O horizonte mais largo é pouco conhecido

O livro nos revela, sem dúvida, amplo panorama das questões que os seres humanos vivem hoje no espaço, em órbitas da Terra, mesmo que a esmagadora maioria deles – seres aparentemente exclusivos do nosso planeta – não tenha a menor idéia do que está acontecendo sob suas cabeças.

Nosso astronauta poderia ser embaixador

O Programa Espacial Brasileiro, como se sabe, não prevê, nem poderia prever, no estágio em que se encontra hoje, o emprego de astronautas. O primeiro astronauta brasileiro, Marcos Cesar Pontes, permaneceu e fez algumas experiências científicas a bordo do módulo russo da Estação Espacial Internacional (ISS), dos EUA, onde desembarcou e de onde partiu como passageiro da nave Soyuz TMA-8, também russa, entre 30 de março e 8 de abril de 2006. Mas foi um projeto isolado, sem continuidade. Sua missão seria mais de divulgação das atividades espaciais no país. Pontes profere palestras em escolas, procurando despertar nos jovens o gosto pelo conhecimento da astronáutica. Reside atualmente em Houston, EUA, e atua como representante técnico da Agência Espacial Brasileira (AEB) junto à NASA, onde estudou.

O astronauta poderia ser muito útil ao esforço necessário de popularização dos objetivos prementes do programa espacial brasileiro, como a ampliação da cooperação espacial com a China (ampliação do programa CBERS, de satélites de observação de recursos naturais da Terra), Argentina (satélite Sabia-Mar), Ucrânia , Rússia, Alemanha, Índia, África do Sul (satélites IBAS), além de outros países, inclusive e em especial os EUA.

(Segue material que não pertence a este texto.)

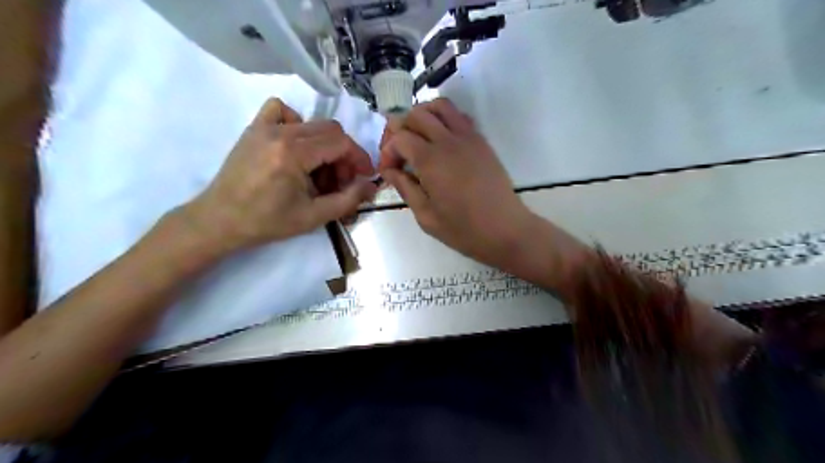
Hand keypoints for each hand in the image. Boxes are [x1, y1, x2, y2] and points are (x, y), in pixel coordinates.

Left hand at [184, 98, 375, 254]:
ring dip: (324, 144)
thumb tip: (372, 186)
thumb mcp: (314, 217)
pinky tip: (295, 146)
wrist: (221, 220)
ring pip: (311, 123)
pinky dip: (296, 124)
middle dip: (344, 154)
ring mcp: (264, 127)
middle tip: (341, 180)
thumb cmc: (267, 222)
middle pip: (330, 130)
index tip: (364, 176)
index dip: (359, 158)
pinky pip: (281, 111)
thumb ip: (348, 200)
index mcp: (294, 154)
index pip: (340, 143)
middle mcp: (280, 133)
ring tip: (318, 171)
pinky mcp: (254, 128)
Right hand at [379, 100, 534, 268]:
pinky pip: (460, 116)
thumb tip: (389, 171)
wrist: (505, 229)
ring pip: (440, 106)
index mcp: (430, 160)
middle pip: (416, 114)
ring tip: (418, 137)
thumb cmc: (463, 229)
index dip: (388, 152)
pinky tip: (441, 141)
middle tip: (399, 152)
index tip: (389, 171)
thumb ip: (405, 188)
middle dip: (400, 129)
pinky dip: (444, 119)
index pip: (399, 137)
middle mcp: (448, 141)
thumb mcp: (426, 216)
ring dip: (423, 115)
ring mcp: (468, 137)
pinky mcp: (481, 141)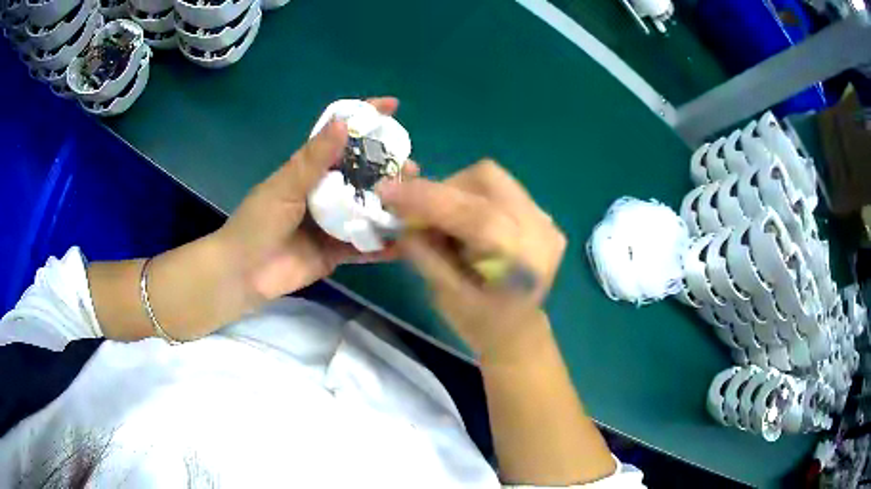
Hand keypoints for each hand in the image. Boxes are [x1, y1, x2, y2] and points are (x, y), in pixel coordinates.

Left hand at [215, 97, 415, 301]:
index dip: (365, 120)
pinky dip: (383, 246)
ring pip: (367, 209)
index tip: (392, 107)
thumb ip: (313, 159)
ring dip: (390, 205)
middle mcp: (325, 193)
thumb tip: (344, 123)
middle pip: (362, 174)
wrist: (243, 274)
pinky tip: (405, 242)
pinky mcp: (336, 252)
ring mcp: (332, 224)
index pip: (341, 138)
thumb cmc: (257, 223)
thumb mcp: (284, 186)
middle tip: (412, 170)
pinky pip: (365, 247)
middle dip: (388, 168)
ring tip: (416, 203)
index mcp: (310, 170)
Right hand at [376, 160, 566, 361]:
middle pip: (485, 180)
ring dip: (455, 192)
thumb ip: (423, 251)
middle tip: (416, 213)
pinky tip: (464, 223)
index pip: (475, 216)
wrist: (517, 330)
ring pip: (490, 178)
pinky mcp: (539, 213)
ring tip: (441, 221)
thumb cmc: (480, 323)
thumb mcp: (445, 294)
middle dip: (441, 191)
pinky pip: (497, 188)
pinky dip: (470, 196)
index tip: (386, 192)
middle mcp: (541, 231)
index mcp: (523, 261)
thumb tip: (400, 214)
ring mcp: (544, 219)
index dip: (428, 199)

Com os EUA, é bom ressaltar, renovamos há pouco o acordo-quadro de cooperação espacial e agora precisamos urgentemente negociar um novo acordo de salvaguardas tecnológicas que permita às empresas americanas aproveitar as vantagens do Centro de Alcântara como opção segura e competitiva no mercado global de lançamentos comerciais, primeiro através do foguete ucraniano Cyclone-4 e depois através do nosso foguete nacional VLS, modernizado em colaboração com os russos. Os clientes americanos são essenciais para viabilizar as perspectivas de Alcântara.

Neste contexto, Pontes poderia ser um embaixador dos mais altos interesses do Brasil na área espacial.